Obama’s decision to step onto Syria’s battlefield was a tacit acknowledgment that the opposition is losing the two-year-old conflict, which has killed an estimated 93,000 people. When Obama first said that Assad had lost the legitimacy to govern, 2,000 Syrians had died.
The new situation on the ground has alarmed the administration and its European allies, whose leaders do not think a proposed peace conference in Geneva in the near future could achieve a favorable outcome with Syria’s rebels losing to Assad. Obama administration officials have said Assad cannot remain in office under any peace agreement, something he is unlikely to agree to while winning the war.
Obama is scheduled to meet Monday with Russian President Vladimir Putin, whose government has challenged U.S. and European claims that Assad has used chemical weapons. Putin’s government, like Iran’s, is supporting Assad.
But Putin has also endorsed the idea of the Geneva peace conference, an issue Obama will discuss with him. Administration officials say Obama will appeal to Russian strategic interests in making the case that for the war to end, Assad must go.

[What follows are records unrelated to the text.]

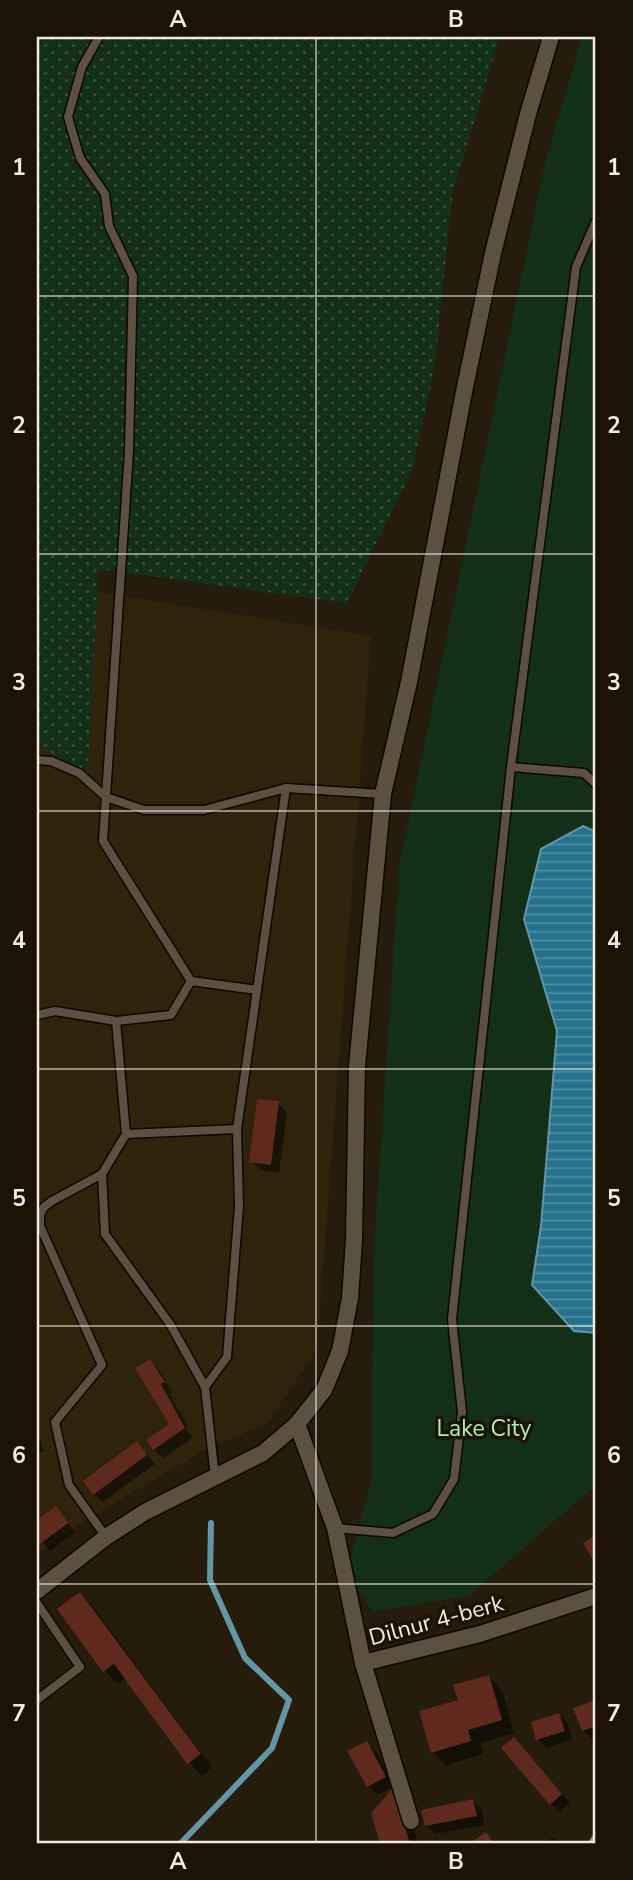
<svg xmlns="http://www.w3.org/2000/svg" width="633" height="1880" font-family="'Nunito Sans',sans-serif">
  <style>
    .built { fill: #30230c }
    .grass { fill: url(#grass-dots) }
    .park { fill: #132f18 }
    .water { fill: url(#water-rules); stroke: #6395a5; stroke-width: 2 }
    .shadow { fill: #0007 }
    .lines { fill: none; stroke-linecap: round; stroke-linejoin: round }
    .stream { stroke: #6395a5; stroke-width: 6 }
    .building { fill: #60291d }
    .lane-casing { stroke: #0e0600; stroke-width: 11 }
    .street-casing { stroke: #0e0600; stroke-width: 19 }
    .lane { stroke: #5c5140; stroke-width: 8 }
    .street { stroke: #5c5140; stroke-width: 16 }
    .grid { fill: none; stroke: #f1eae0; stroke-width: 2; stroke-opacity: 0.55 }
    .labels { text-anchor: middle; stroke-width: 7; stroke-linejoin: round; paint-order: stroke }
    .park-label { font-size: 23px; fill: #a8f0b1; stroke: #1c1304 }
    .street-label { font-size: 23px; fill: #f1eae0; stroke: #1c1304 }
    .neatline { fill: none; stroke: #f1eae0; stroke-width: 2.5 }
    .grid-label { font-size: 23px; text-anchor: middle; font-weight: bold; fill: #f1eae0 }
  </style>
  <defs>
    <pattern id="grass-dots" width="8" height="8" patternUnits="userSpaceOnUse" patternTransform="scale(1.75)"><rect width="8" height="8" fill="#132f18"/><path d="M2 2h.1M6 6h.1" fill="none" stroke="#364d39" stroke-width="1.8" stroke-linecap="round"/></pattern>
    <pattern id="water-rules" width="6" height="5" patternUnits="userSpaceOnUse" patternTransform="scale(1.75)"><rect width="6" height="5" fill="#26718c"/><path d="M0 2.5h6" fill="none" stroke="#518ca1"/></pattern>
  </defs>
  <rect width="100%" height="100%" fill="#251c0c"/>
  <path class="built" d="M75,588L371,636L317,1349L267,1424L204,1450L76,1526L37,1554V652Z"/>
  <path class="grass" d="M37,37H500L453,191L434,371L412,471L347,603L99,569L87,784L37,740Z"/>
  <path class="park" d="M582,37H596V832L583,826L524,919L557,1031L541,1226L532,1285L574,1331L596,1333V1485L469,1596L372,1612L347,1570L372,1478L373,1264L399,867L545,163Z"/>
  <path class="water" d="M583,826L596,832V1333L574,1331L532,1285L541,1226L557,1031L524,919L541,849Z"/>
  <g class="shadow">
    <path d="M278,1103L287,1112L279,1173L260,1170L251,1161Z"/>
    <path d="M150,1361L159,1370L172,1392L169,1394L188,1426L185,1427L193,1438L163,1458L154,1449L171,1425Z"/>
    <path d="M37,1434L39,1437L44,1451L37,1453Z"/>
    <path d="M137,1443L155,1464L103,1502L94,1494Z"/>
    <path d="M55,1508L75,1532L50,1551L37,1536V1522Z"/>
    <path d="M80,1594L93,1607L212,1768L202,1776L189,1762L126,1678L118,1684L105,1671Z"/>
    <path d="M489,1677L502,1690L514,1733L480,1743L483,1754L446,1765L433,1752L460,1702Z"/>
    <path d="M37,1683L46,1696L37,1703Z"/>
    <path d="M596,1702V1737L592,1739L583,1730L576,1709Z"/>
    <path d="M559,1715L568,1724L572,1739L547,1748L538,1739Z"/>
    <path d="M367,1743L376,1752L394,1786L377,1795L368,1786Z"/>
    <path d="M522,1748L570,1803L560,1812L551,1804Z"/>
    <path d="M473,1801L482,1810L484,1825L435,1834L427,1825Z"/>
    <path d="M406,1803L418,1843H382L373,1813Z"/>
    <path d="M553,1837L559,1843H546Z"/>
  </g>
  <g class="lines">
    <g class="stream">
      <path d="M181,1843L272,1748L289,1700L245,1658L210,1580L211,1523"/>
      <path d="M591,1843L596,1836"/>
    </g>
  </g>
  <g class="building">
    <path d="M257,1099L279,1101L271,1165L249,1162Z"/>
    <path d="M150,1359L165,1382L161,1384L185,1428L153,1450L146,1440L169,1424L135,1368Z"/>
    <path d="M137,1441L147,1455L93,1495L83,1481Z"/>
    <path d="M56,1506L68,1523L40,1544L37,1539V1520Z"/>
    <path d="M596,1535V1565L583,1543Z"/>
    <path d="M80,1592L201,1754L187,1764L114,1664L103,1672L57,1609Z"/>
    <path d="M489,1675L502,1720L468,1730L471,1741L431,1753L419,1711L458,1700L453,1685Z"/>
    <path d="M596,1700V1726L582,1731L573,1708Z"/>
    <path d="M559,1713L565,1731L536,1740L531,1722Z"/>
    <path d="M514,1737L562,1794L550,1805L501,1748Z"/>
    <path d="M367,1741L386,1777L367,1787L347,1751Z"/>
    <path d="M393,1788L410,1843H380L371,1813Z"/>
    <path d="M473,1799L477,1816L425,1826L421,1810Z"/>
    <path d="M486,1832L494,1843H470Z"/>
  </g>
  <g class="lines">
    <defs>
      <g id="lane">
        <path d="M99,37L82,67L68,117L80,158L105,194L109,226L133,276L129,451L103,841L191,981L171,1015L116,1021L126,1134L102,1174L52,1201L44,1207L40,1215V1226L102,1365L55,1422L69,1485L106,1537"/>
        <path d="M37,760L51,761L79,773L106,797L144,810H204L286,788"/>
        <path d="M511,767L584,773L596,784"/>
        <path d="M191,981L257,990"/>
        <path d="M37,1015L55,1011L116,1021"/>
        <path d="M126,1134L237,1129"/>
        <path d="M102,1174L105,1234L170,1324L205,1387L215,1477"/>
        <path d="M205,1387L227,1357L239,1206L237,1129L286,788L383,794"/>
        <path d="M335,1528L393,1533L433,1514L454,1479L462,1412L452,1319L511,767L576,267L596,221"/>
        <path d="M37,1603L80,1667L37,1700"/>
      </g>
      <g id="street">
        <path d="M297,1424L335,1528L363,1663L480,1634L596,1596"/>
        <path d="M37,1591L106,1537L145,1512L263,1453L297,1424L324,1390L340,1351L350,1298L354,1240L357,1066L383,794L409,682L464,392L493,253L528,114L551,37"/>
        <path d="M363,1663L411,1821"/>
      </g>
    </defs>
    <use href="#lane" class="lane-casing"/>
    <use href="#street" class="street-casing"/>
    <use href="#lane" class="lane"/>
    <use href="#street" class="street"/>
  </g>
  <path class="grid" d="M316,37V1843M37,296H596M37,554H596M37,811H596M37,1069H596M37,1326H596M37,1584H596"/>
  <g class="labels">
    <g class="park-label">
      <text x="484" y="1436">Lake City</text>
    </g>
    <g class="street-label">
      <text transform="translate(436 1620) rotate(-15)" y="8">Dilnur 4-berk</text>
    </g>
  </g>
  <rect width="633" height="1880" fill="none" stroke="#1c1304" stroke-width="77"/>
  <rect x="38" y="38" width="556" height="1804" class="neatline"/>
  <g class="grid-label">
    <text x="178" y="27">A</text>
    <text x="456" y="27">B</text>
    <text x="19" y="175">1</text>
    <text x="614" y="175">1</text>
    <text x="19" y="433">2</text>
    <text x="614" y="433">2</text>
    <text x="19" y="690">3</text>
    <text x="614" y="690">3</text>
    <text x="19" y="948">4</text>
    <text x="614" y="948">4</text>
    <text x="19" y="1206">5</text>
    <text x="614" y="1206">5</text>
    <text x="19" y="1463">6</text>
    <text x="614" y="1463">6</text>
    <text x="19" y="1721">7</text>
    <text x="614" y="1721">7</text>
    <text x="178" y="1869">A</text>
    <text x="456" y="1869">B</text>
  </g>
</svg>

“They don’t want to see a downward spiral, they don’t want to see a chaotic and unstable situation in the region, they don’t want to see extremist elements gaining a foothold in Syria,” said Ben Rhodes, the deputy national security adviser for strategic communications. “The point that we’ve made to Russia is that the current course, in which Assad has not been appropriately pressured to step down from power by those who continue to support him in the international community, is bringing about those very outcomes.”
A return to Berlin
After the two-day summit, Obama will make his first visit as president to Berlin, where he will meet with Merkel, one of the few G-8 leaders whose tenure has spanned his own.
But the main event will be his speech Wednesday at the Brandenberg Gate, marking the 50th anniversary of President John F. Kennedy’s speech of solidarity to a then-divided and besieged Berlin. Unlike Kennedy, who addressed West Berlin with the wall as his backdrop, Obama will speak from the eastern side of the gate to highlight the end of old divisions.
Rhodes said Obama will “hit on broad themes in that speech associated with the shared history of the transatlantic alliance,” urging Europeans to apply that tradition of cooperation to the challenges of nuclear nonproliferation, economic development, human rights abuses and shared security threats.
This will be Obama’s first visit to Berlin since his 2008 stop there as a presidential candidate, when he drew 200,000 people to his open-air speech near the Victory Column in Tiergarten Park. The extraordinary turnout in a foreign country prompted Obama’s Republican opponent, Sen. John McCain (Ariz.), to call the speech a “premature victory lap.”
German leaders and many analysts predict another big audience for Obama’s address but one that, unlike the first, may include a few signs of disenchantment with a president who, after less than a year in office, was awarded the Nobel Peace Prize for his diplomatic promise.